:: AUSGEWÄHLTER TEXTAUSZUG

Was das für die Zinskosten der Staatshaushalte bedeuten könnte, wird beim Blick auf die Gesamtverschuldung deutlich. Denn im Verhältnis zu den Staatseinnahmen sind die Staatsschulden in den vergangenen 20 Jahren spürbar gewachsen. In Italien dürften die Staatsschulden zum Jahresende gut dreimal so hoch liegen wie die diesjährigen Staatseinnahmen, in Frankreich dürften sie mehr als doppelt so hoch ausfallen und in Deutschland etwa 1,5-mal so hoch wie die Staatseinnahmen (vgl. Grafik).

 

Hohe Zinsen werden zur Belastung

 

Anders ausgedrückt: Im Fall von Italien stehen in diesem Jahr jedem eingenommen Euro rund drei Euro an Schulden gegenüber. Wenn auf diese drei Euro an Schulden zukünftig im Durchschnitt nicht mehr zwei Prozent, sondern dauerhaft vier Prozent an Zinszahlungen zu leisten wären, entspräche das Mehrkosten von sechs Cent je Euro Staatseinnahmen. Der fiskalische Handlungsspielraum des Staates würde sich damit also allein aufgrund des Zinsanstiegs einengen.

Gegenwind trifft Rückenwind

Andererseits schlagen sich steigende Staatsanleiherenditen erst nach einigen Jahren in einer spürbar steigenden Zinsbelastung für Staaten nieder, da zunächst nur neu begebene Anleihen teurer werden. Beispielsweise lag die durchschnittliche Restlaufzeit der italienischen Staatsschulden im August 2022 bei 7,6 Jahren. Ein signifikanter Teil der Schulden muss also erst in fünf oder zehn Jahren prolongiert werden. Bis dahin gelten noch die alten Zinskonditionen.

::::
:: EXTRAHIERTE ZEILEN

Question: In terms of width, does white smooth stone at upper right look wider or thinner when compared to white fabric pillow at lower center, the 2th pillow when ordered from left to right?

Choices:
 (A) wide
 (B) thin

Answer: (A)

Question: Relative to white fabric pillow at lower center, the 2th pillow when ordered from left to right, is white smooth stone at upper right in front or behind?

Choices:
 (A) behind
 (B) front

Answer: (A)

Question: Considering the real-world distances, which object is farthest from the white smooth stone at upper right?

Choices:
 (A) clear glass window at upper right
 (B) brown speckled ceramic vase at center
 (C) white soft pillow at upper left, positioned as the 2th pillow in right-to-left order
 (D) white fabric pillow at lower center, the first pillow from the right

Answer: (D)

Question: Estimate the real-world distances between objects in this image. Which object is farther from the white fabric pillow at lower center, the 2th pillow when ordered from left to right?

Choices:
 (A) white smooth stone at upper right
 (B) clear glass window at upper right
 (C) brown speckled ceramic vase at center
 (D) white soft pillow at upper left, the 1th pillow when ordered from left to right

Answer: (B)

::::

**AUFGABEN:**
**A)** Fassen Sie den Absatz des Textauszugs, der mit „Andererseits schlagen sich“ beginnt, in knappen Stichpunkten zusammen, ohne die wesentlichen Fakten wegzulassen.
**B)** Schreiben Sie aus dem Textauszug die Stelle von „Andererseits schlagen sich“ bis einschließlich „die alten Zinskonditionen.“ wortgetreu ab.
Die Zeilen haben mit dem Textauszug nichts zu tun.

**ANTWORTEN:**
**A)**
- Steigende Staatsanleiherenditen führen erst nach einigen Jahren zu einer spürbar höheren Zinsbelastung der Staaten.
- Grund dafür ist, dass zunächst nur neu begebene Anleihen teurer werden.
- Im August 2022 lag die durchschnittliche Restlaufzeit der italienischen Staatsschulden bei 7,6 Jahren.
- Ein signifikanter Teil der Schulden muss erst in fünf oder zehn Jahren prolongiert werden. Bis dahin gelten die alten Zinskonditionen.

**B)**
Andererseits schlagen sich steigende Staatsanleiherenditen erst nach einigen Jahren in einer spürbar steigenden Zinsbelastung für Staaten nieder, da zunächst nur neu begebene Anleihen teurer werden. Beispielsweise lag die durchschnittliche Restlaufzeit der italienischen Staatsschulden im August 2022 bei 7,6 Jahren. Ein signifikanter Teil der Schulden muss also erst in fünf oder zehn Jahren prolongiert werden. Bis dahin gelten noch die alten Zinskonditionen.